Пустыня постепенно понижалась к северо-востоку, где было единственное в этих местах большое озеро — Маныч-Гудило. Солоноватая вода свинцово-неподвижно застыла в низких берегах. К осени озеро словно сжималось, обнажая горько-соленую грязь. Высушенные солнцем, кристаллики соли начинали искриться, и озеро казалось заключенным в сверкающий нимб. Только северный берег был крутым, изрезанным трещинами. Когда ветер гнал туда волны, озеро начинало гудеть, как отдаленный колокольный звон, неясно и тревожно. Не потому ли его назвали Гудило?
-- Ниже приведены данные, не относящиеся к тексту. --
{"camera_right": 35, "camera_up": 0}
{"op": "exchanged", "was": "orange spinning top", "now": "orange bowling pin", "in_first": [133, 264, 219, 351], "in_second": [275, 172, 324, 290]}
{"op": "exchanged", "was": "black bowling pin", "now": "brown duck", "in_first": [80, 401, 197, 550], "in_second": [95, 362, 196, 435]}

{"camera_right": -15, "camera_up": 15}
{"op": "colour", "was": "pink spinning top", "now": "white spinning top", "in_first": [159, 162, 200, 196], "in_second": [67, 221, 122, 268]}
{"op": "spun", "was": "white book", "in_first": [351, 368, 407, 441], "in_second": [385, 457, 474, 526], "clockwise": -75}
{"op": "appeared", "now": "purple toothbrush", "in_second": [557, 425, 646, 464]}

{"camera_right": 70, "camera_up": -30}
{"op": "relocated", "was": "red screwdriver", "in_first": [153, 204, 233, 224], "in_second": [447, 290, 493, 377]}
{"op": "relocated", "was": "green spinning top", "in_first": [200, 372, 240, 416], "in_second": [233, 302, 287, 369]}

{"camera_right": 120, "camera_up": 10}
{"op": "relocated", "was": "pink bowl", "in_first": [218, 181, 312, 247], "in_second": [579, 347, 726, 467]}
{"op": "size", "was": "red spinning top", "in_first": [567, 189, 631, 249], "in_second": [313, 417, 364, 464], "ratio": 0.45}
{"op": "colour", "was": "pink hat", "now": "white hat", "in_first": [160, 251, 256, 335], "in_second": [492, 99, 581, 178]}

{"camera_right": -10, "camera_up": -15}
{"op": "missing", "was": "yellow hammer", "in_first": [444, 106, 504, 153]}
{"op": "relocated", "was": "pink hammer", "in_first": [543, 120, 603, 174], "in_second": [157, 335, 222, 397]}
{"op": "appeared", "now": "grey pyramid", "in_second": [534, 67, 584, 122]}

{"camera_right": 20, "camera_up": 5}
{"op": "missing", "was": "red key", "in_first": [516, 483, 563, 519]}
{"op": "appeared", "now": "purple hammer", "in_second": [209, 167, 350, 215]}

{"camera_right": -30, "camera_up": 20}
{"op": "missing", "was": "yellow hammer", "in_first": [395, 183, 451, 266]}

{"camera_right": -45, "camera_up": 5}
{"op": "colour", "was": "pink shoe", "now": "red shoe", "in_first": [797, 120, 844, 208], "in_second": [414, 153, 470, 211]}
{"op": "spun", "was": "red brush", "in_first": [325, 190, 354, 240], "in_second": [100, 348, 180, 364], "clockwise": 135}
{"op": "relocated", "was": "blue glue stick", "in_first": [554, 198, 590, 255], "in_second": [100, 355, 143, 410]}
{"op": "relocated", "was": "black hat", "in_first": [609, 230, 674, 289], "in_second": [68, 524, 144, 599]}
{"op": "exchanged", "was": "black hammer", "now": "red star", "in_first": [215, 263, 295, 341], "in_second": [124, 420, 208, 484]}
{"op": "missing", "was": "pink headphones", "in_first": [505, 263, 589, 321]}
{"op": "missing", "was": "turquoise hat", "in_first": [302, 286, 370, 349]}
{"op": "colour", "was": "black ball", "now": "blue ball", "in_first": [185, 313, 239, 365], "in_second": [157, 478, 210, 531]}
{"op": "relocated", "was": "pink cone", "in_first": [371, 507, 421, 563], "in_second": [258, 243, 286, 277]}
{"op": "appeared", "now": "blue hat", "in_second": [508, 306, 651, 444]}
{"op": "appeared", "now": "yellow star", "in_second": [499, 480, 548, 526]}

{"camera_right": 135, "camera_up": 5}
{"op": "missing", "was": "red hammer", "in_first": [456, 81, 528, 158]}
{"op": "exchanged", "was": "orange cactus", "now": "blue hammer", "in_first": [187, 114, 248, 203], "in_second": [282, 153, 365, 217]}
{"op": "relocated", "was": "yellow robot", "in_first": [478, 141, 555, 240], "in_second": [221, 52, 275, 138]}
Иоанн и Яков вздыхали, поглядывая на скучную пустыню, на неяркое пыльное небо, по которому неторопливо плыло остывающее осеннее солнце. Ночные ветры уже приносили дыхание холода. А впереди был немыслимо далекий путь в неизвестное…

Неспокоен был и сам Юлиан. Но он знал то, чего не знали младшие братья. По рассказам аланов, где-то на краю пустыни, неподалеку от устья реки Итиль, был город под названием Торчикан. В этот город часто приезжают купцы из восточных стран. Юлиан надеялся найти там попутчиков для продолжения пути или крышу над головой и пищу, если придется зимовать.

Глава 5. ТРУДНАЯ ЗИМА

Город Торчикан походил издали на горсть глиняных кубиков, рассыпанную сказочным великаном по желтобурой равнине. Приземистые дома с плоскими крышами то вытягивались в улицы, то кучками теснились друг к другу, а между ними стояли войлочные юрты, которых было даже больше, чем домов. По пыльным улицам, как по степным шляхам, медленно текли отары овец. С глухим топотом проносились табуны низкорослых лохматых коней. Хриплые вопли верблюдов, мычание волов, резкие скрипы тележных колес причудливо переплетались с городским шумом — перестуком молотков в мастерских ремесленников и разноголосым гомоном торга.

Казалось, два мира сошлись в Торчикане — домовитая оседлость и кочевая стихия, которая то захлестывала город, то уползала обратно в степи, как морская волна от песчаного берега. Такими были все города в степях. Постоянно в них жили торговцы и ремесленники, а скотоводы-кочевники уходили со стадами на летние пастбища и возвращались в город с наступлением холодов.

Сейчас, на исходе осени, кочевники возвращались в Торчикан. Юлиан и его спутники затерялись в толпах громкоголосых, разноязыких, бряцающих оружием, свирепого облика людей, которые двигались к городу без дорог, прямо по степной целине, будто вражеское войско во время нашествия. Никто не обращал на монахов внимания, никто не поинтересовался, кто они и откуда. Торчикан был открыт для всех людей без различия. И — одинаково безразличен ко всем приходившим в него. Не сами по себе люди почитались в Торчикане, а принадлежавшие им стада, серебро или товары, обладание которыми поднимало немногих избранных над бесчисленными толпами черни.